Therapeutic Balance Training

For many types of vertigo, particularly those stemming from inner ear issues, a structured program called Vestibular Rehabilitation Therapy (VRT) is highly effective. VRT is an exercise-based regimen designed to promote the brain’s ability to adapt and compensate for the faulty signals coming from the inner ear. This therapy is rooted in the principle of neuroplasticity, retraining the brain to process sensory information more effectively.

VRT exercises are broadly categorized into three types, each targeting a different aspect of balance recovery.

Habituation Exercises

These exercises involve the repeated, controlled exposure to movements that provoke mild dizziness, such as specific head turns. The goal is to reduce the brain’s sensitivity to these movements over time, making them less likely to trigger a strong vertigo response.

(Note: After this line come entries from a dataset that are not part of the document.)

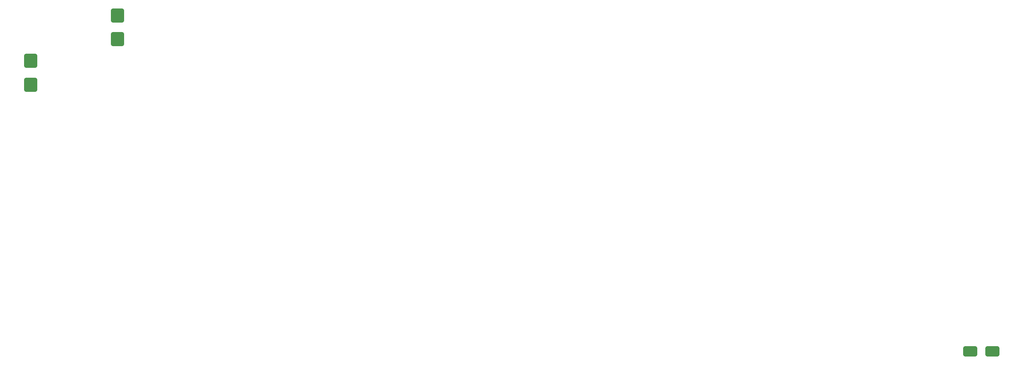
<source format=gbr>
%TF.GenerationSoftware,KiCad,Pcbnew,9.0.4*%
%TF.CreationDate,2025-10-09T21:58:20+02:00*%
%TF.ProjectId,OpenSpritzer2,4f70656e-5370-4726-9974-7a6572322e6b,rev?*%
%TF.SameCoordinates,Original*%
%TF.FileFunction,Paste,Top*%
%TF.FilePolarity,Positive*%
%FSLAX46Y46*%
G04 Gerber Fmt 4.6, Leading zero omitted, Abs format (unit mm)*
G04 Created by KiCad (PCBNEW 9.0.4) date 2025-10-09 21:58:20*
%MOMM*%
%LPD*%
G01*
G04 APERTURE LIST*
G04 Aperture macros list*
%AMRoundRect*
0 Rectangle with rounded corners*
0 $1 Rounding radius*
0 $2 $3 $4 $5 $6 $7 $8 $9 X,Y pos of 4 corners*
0 Add a 4 corners polygon primitive as box body*
4,1,4,$2,$3,$4,$5,$6,$7,$8,$9,$2,$3,0*
0 Add four circle primitives for the rounded corners*
1,1,$1+$1,$2,$3*
1,1,$1+$1,$4,$5*
1,1,$1+$1,$6,$7*
1,1,$1+$1,$8,$9*
0 Add four rect primitives between the rounded corners*
20,1,$1+$1,$2,$3,$4,$5,0*
20,1,$1+$1,$4,$5,$6,$7,0*
20,1,$1+$1,$6,$7,$8,$9,0*
20,1,$1+$1,$8,$9,$2,$3,0*%
G04 Aperture macros list end*
%ADD10RoundRect,0.250000X-0.900000X1.000000X-0.900000X-1.000000X0.900000X-1.000000X0.900000X1.000000X0*%
%ADD11RoundRect,0.250000X1.000000X0.650000X-1.000000X0.650000X-1.000000X-0.650000X1.000000X-0.650000X0*%
G04 APERTURE END LIST*
D10*
%TO.C,D1*%
X75990000Y-51800000D03*
X75990000Y-56100000D03*
%TD*%
%TO.C,D2*%
X60470000Y-59940000D03*
X60470000Y-64240000D03*
%TD*%
D11*
%TO.C,D4*%
X233040000Y-112190000D03*
X229040000Y-112190000D03*
%TD*%
M02*

</source>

Gaze Stabilization Exercises

These are designed to improve eye control so that vision remains clear even when the head is moving, a function managed by the vestibulo-ocular reflex (VOR). A common example involves focusing the eyes on a fixed target while slowly moving the head side-to-side or up-and-down. As the patient improves, the speed of head movement is gradually increased, forcing the VOR to adapt and stabilize the visual field.

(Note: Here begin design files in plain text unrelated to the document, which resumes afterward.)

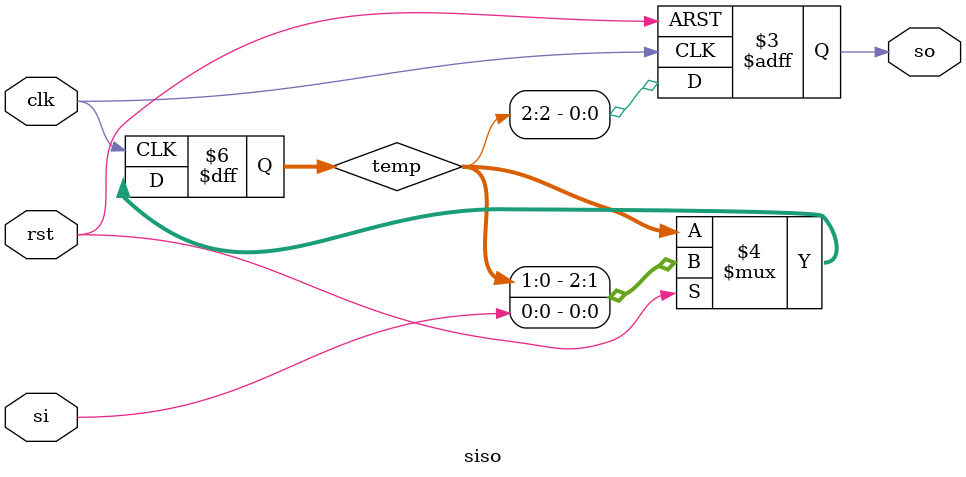
<source format=v>
module siso(si,so,clk,rst);
input si,clk,rst;
output reg so;

reg [2:0]temp;

always @ (posedge clk or negedge rst)
begin
    if (rst==0)
        so=0;
    else
    begin
        temp[0]<=si;
        temp[1]<=temp[0];
        temp[2]<=temp[1];
        so<=temp[2];
    end
end
endmodule
</source>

Balance and Postural Stability Exercises

These focus on improving steadiness and reducing the risk of falls. These activities challenge the body’s ability to maintain equilibrium by altering the base of support, such as standing on a foam pad or performing tandem walking (heel-to-toe). For BPPV, specific procedures like the Epley or Semont maneuvers are used to physically reposition the dislodged calcium carbonate crystals in the inner ear. These particle-repositioning maneuvers are often learned from a therapist, but a modified version can sometimes be performed safely at home once mastered.

Adjusting General Physical Activity

Beyond therapeutic exercises, people with vertigo should modify their regular fitness routines to maintain overall health and strength. When engaging in general cardio or strength training, the primary modification involves minimizing rapid or unpredictable head movements. Activities that require quick changes in direction, like racquet sports or high-impact aerobics, should be replaced with safer alternatives.

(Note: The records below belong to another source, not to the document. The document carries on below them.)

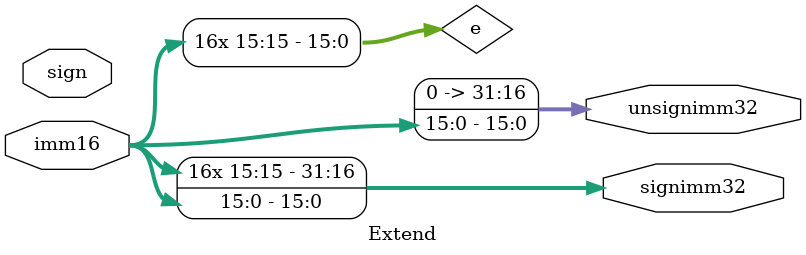
<source format=v>
`timescale 1ns / 1ns


module Extend(imm16,sign,signimm32,unsignimm32);
    input [15:0] imm16;
    input sign;
    output[31:0] signimm32;
    output[31:0] unsignimm32;
    wire [15:0] zero16;
    wire [31:0] temp1;
    wire [31:0] temp2;
    parameter z = 16'b0;
    wire [15:0] e = {16{imm16[15]}};
    assign  unsignimm32 = {z, imm16};
    assign  signimm32 = {e, imm16};
endmodule

</source>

Low-impact cardiovascular options are well-tolerated, including walking, using a stationary bicycle, or an elliptical machine. Strength training can be adapted by performing exercises while seated or lying down to provide a stable base and reduce the risk of a fall during a sudden bout of dizziness. When exercising, maintaining a fixed visual reference point, such as a spot on the wall, can help the brain manage the conflicting sensory input.

It is important to avoid activities that involve extreme head positions, such as deep inversion poses in yoga or certain overhead lifts, as these can trigger symptoms. Hydration and maintaining steady blood sugar levels are also important, as dehydration or hypoglycemia can exacerbate feelings of lightheadedness. The general rule is to transition slowly between positions, such as moving from lying down to sitting or sitting to standing, and to never push through severe dizziness.